**Fragmento de página**
◇ ◇ ◇ ◇

Sería interminable hablar de todos aquellos hombres, que llegaron a ser sobresalientes en su oficio; pero sí que me gustaría, aunque fuera de pasada, nombrar aquí algunos de ellos como, Juanillo Jarales, Adrián, Cristiano, Inesillo, Espinacas, Faldetas, Paño, Juanillo Baticola…
Todos ellos supieron dejar para siempre, sus huellas al paso por todas las manchas, de la luminosa y montaraz sierra de Hornachuelos, para quedar en el recuerdo de todos los que aún seguimos oyendo el eco de sus voces, y el latir inconfundible de los Podencos en el agarre.
Francisco Paño; quizás será el último de la generación de perreros a caballo. No hace mucho, hablando con él me contaba toda una serie de historias, de las que bien merecía la pena enumerarlas en cualquier comentario de caza, por lo inusual y meritorio de su contenido.
Los perreros a caballo, indiscutible monumento de la montería andaluza, a la antigua usanza. El Trabuco y el Zurrón, como objetos personales del perrero, eran dejados a postas en cualquier lugar, para ser peligrosamente custodiados por toda la rehala.
Aquellos hombres tenían, -creo yo-, una mayor dedicación a los perros, convivían más con ellos, y estaban más compenetrados a la hora del agarre, andaban más porque hacían andando todos los desplazamientos a la saga del caballo y a la voz de su cuidador.
En “El Brocal de la Umbría”, estaba la cama colgante del guarda mayor, Diego “El Sereno”, en un alcornoque que tenía las ramas muy abiertas donde colgaba la cama y bajo ella, unos bancos de corcho para ofrecerlos a los pocos visitantes que pasaban por allí, el suelo lo barrían y regaban las mujeres todos los días. Aquello era como una estancia de verano donde no faltaba una taza de café por las tardes, que traían las mujeres desde la casa, y agua fresca del botijo de “La Rambla”, que colgaba de una rama bajera del mismo alcornoque. También los prismáticos formaban parte del ajuar y colgaban de un gancho a propósito. Cuando no andaban de mano en mano para salir de dudas sobre el lugar que llevara el hilo de la conversación.

◇ ◇ ◇ ◇

**Listado extraído**
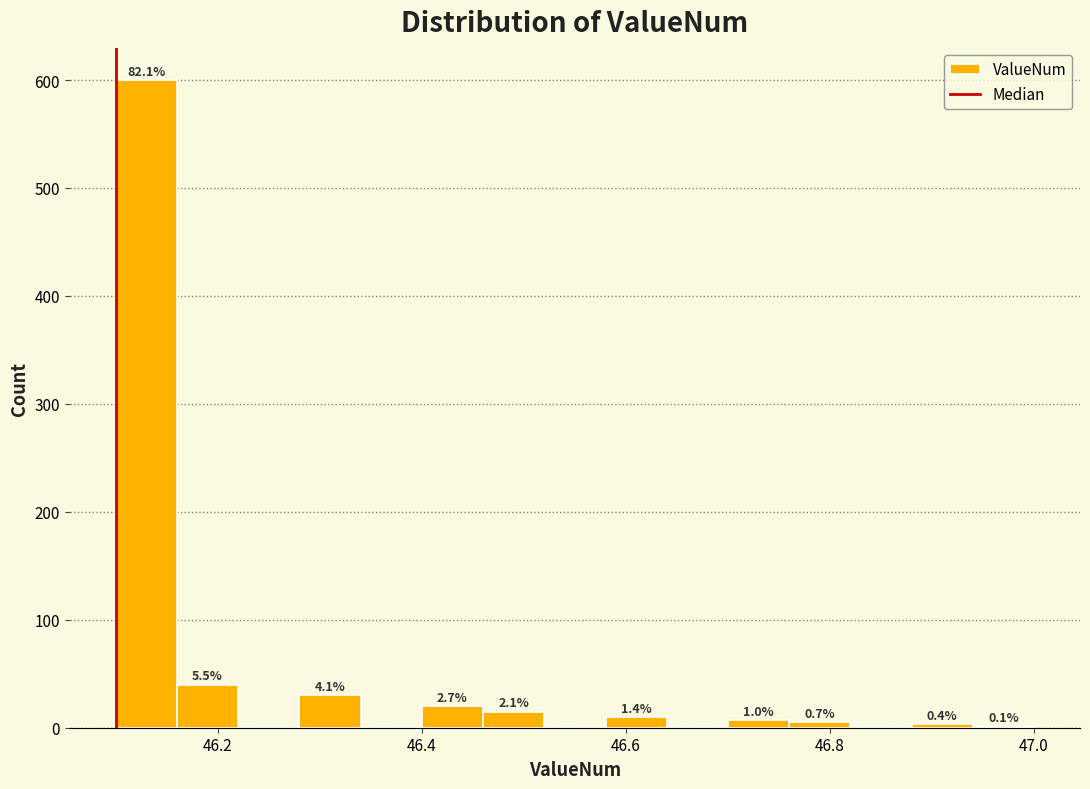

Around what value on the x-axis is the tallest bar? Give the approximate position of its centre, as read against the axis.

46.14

◇ ◇ ◇ ◇

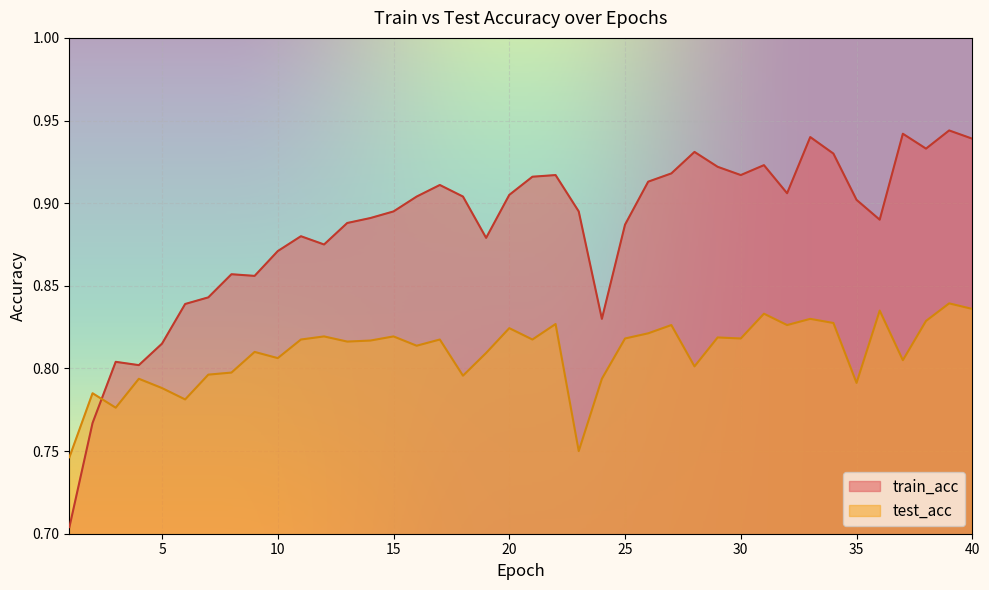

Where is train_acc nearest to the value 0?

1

◇ ◇ ◇ ◇

**Instrucciones de tareas**
[1] Transcribe el fragmento sobre los perreros a caballo, comenzando en "Los perreros a" y terminando en "de su cuidador.".
[2] Según el fragmento sobre los perreros a caballo, ¿quién era el guarda mayor que tenía su cama colgante en "El Brocal de la Umbría"?
[3] Prosigue el texto sobre los perreros a caballo a partir de su última oración.

**Resultados por tarea**
[1]
Los perreros a caballo, indiscutible monumento de la montería andaluza, a la antigua usanza. El Trabuco y el Zurrón, como objetos personales del perrero, eran dejados a postas en cualquier lugar, para ser peligrosamente custodiados por toda la rehala.
Aquellos hombres tenían, -creo yo-, una mayor dedicación a los perros, convivían más con ellos, y estaban más compenetrados a la hora del agarre, andaban más porque hacían andando todos los desplazamientos a la saga del caballo y a la voz de su cuidador.

[2] Era Diego "El Sereno".

[3]
Allí se estaba muy bien y siempre corría una brisilla de aire fresco por muy caluroso que fuese el día, y había tiempo para charlar largamente sin prisas como se hablaba antes, aunque fuese el mismo tema porque no había otro, se hacía una pausa y se volvía a lo mismo.
Los hombres de aquellos tiempos sabían estar en el campo y rodearse de lo mejor, pero siempre dentro de esa ética que se marcaban ellos mismo, porque así lo habían heredado, aprovechando todo lo que les brindaba la propia naturaleza.
Desde allí se dominaba buena parte del término de Hornachuelos, y era una especie de punto de vigía, entonces como es de suponer no había ningún tipo de comunicación, para avisar a nadie. A Baldomero, el guarda de “Las Mesas”, cuando tenía correspondencia de su jefe, le dábamos voces, todo lo fuerte que podíamos para que viniese a recoger el correo, que había traído Pepito, que hacía el servicio en bicicleta, aunque con el tiempo se pudo hacer de una moto.
“El Brocal de la Umbría”, es un punto estratégico y en época de verano había que estar pendiente de los incendios forestales, los fuegos como nosotros le decíamos. Casi siempre los apagábamos en poco tiempo, a pesar de los pocos medios de que disponíamos. Siempre se seguían las ordenes de los mayores que eran muy prácticos en el terreno y sabían muy bien lo que había que hacer en todo momento, en cambio hoy se hace todo lo contrario, no se les tiene en cuenta para nada, y es que no siempre los tiempos cambian para bien.
En Navaldurazno como en otros cotos se pueden encontrar parajes con nombres de personajes famosos como: “El Bomba”, “Castillejo”, “Parladés”, “El Guerra” “Primo de Rivera”, “El Amo”, “Franco”. Esto es debido a la costumbre que tenían de siempre los dueños de coto de poner a sus invitados en el mismo puesto. Aquellos señores, hoy inexistentes, dejaron para siempre sus nombres en estos remotos y bravíos lugares como si se tratara de una calle o plaza de una ciudad cualquiera.
Franco estuvo cazando en Navaldurazno, el año 1949. Después de dialogar largamente; la noche anterior, D. Fernando y mi abuelo, decidieron ponerlo en el puesto del amo, o sea en el de D. Fernando.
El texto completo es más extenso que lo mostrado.